Decomposed Distribution Matching in Dataset Condensation
Sahar Rahimi Malakshan, Mohammad Saeed Ebrahimi Saadabadi, Ali Dabouei, Nasser M. Nasrabadi
TL;DR
This paper tackles the efficiency–performance gap in Dataset Condensation by decomposing distribution matching into content and style. It introduces Style Matching (MM and CM) to align style via first/second feature-map moments and cross-map correlations, and Intra-Class Diversity (ICD) using KL-divergence with a kNN constraint to diversify condensed samples. The condensed dataset is learned by minimizing a joint objective that combines style and content terms, $L_S = \alpha L_{MM} + L_{CM}$ and $L_C = \beta L_{ICD} + L_{MMD}$, with the overall optimization $\mathcal{S}^* = \arg\min (\lambda L_S + L_C)$. Across CIFAR10/100, TinyImageNet, ImageNet-1K subsets, and high-resolution datasets, the method yields consistent improvements over DM, scales to multiple architectures, and extends to continual learning, while keeping computational efficiency. The work provides a practical framework to produce diverse, style-aligned condensed data suitable for large-scale training and continual learning applications.
Abstract
Dataset Condensation (DC) aims to reduce deep neural networks training efforts by synthesizing a small dataset such that it will be as effective as the original large dataset. Conventionally, DC relies on a costly bi-level optimization which prohibits its practicality.
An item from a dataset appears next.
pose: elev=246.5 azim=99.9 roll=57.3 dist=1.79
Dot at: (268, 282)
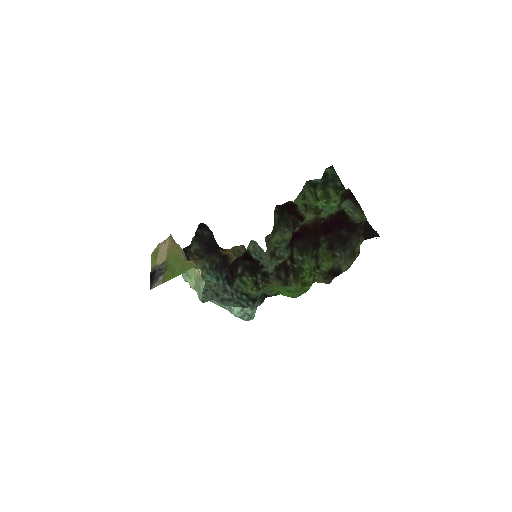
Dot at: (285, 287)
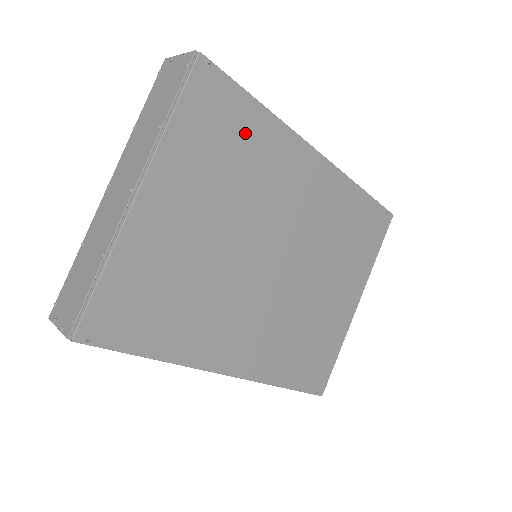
Recent research formulates DC as a distribution matching problem which circumvents the costly bi-level optimization. However, this efficiency sacrifices the DC performance. To investigate this performance degradation, we decomposed the dataset distribution into content and style. Our observations indicate two major shortcomings of: 1) style discrepancy between original and condensed data, and 2) limited intra-class diversity of condensed dataset. We present a simple yet effective method to match the style information between original and condensed data, employing statistical moments of feature maps as well-established style indicators. Moreover, we enhance the intra-class diversity by maximizing the Kullback-Leibler divergence within each synthetic class, i.e., content. We demonstrate the efficacy of our method through experiments on diverse datasets of varying size and resolution, achieving improvements of up to 4.1% on CIFAR10, 4.2% on CIFAR100, 4.3% on TinyImageNet, 2.0% on ImageNet-1K, 3.3% on ImageWoof, 2.5% on ImageNette, and 5.5% in continual learning accuracy.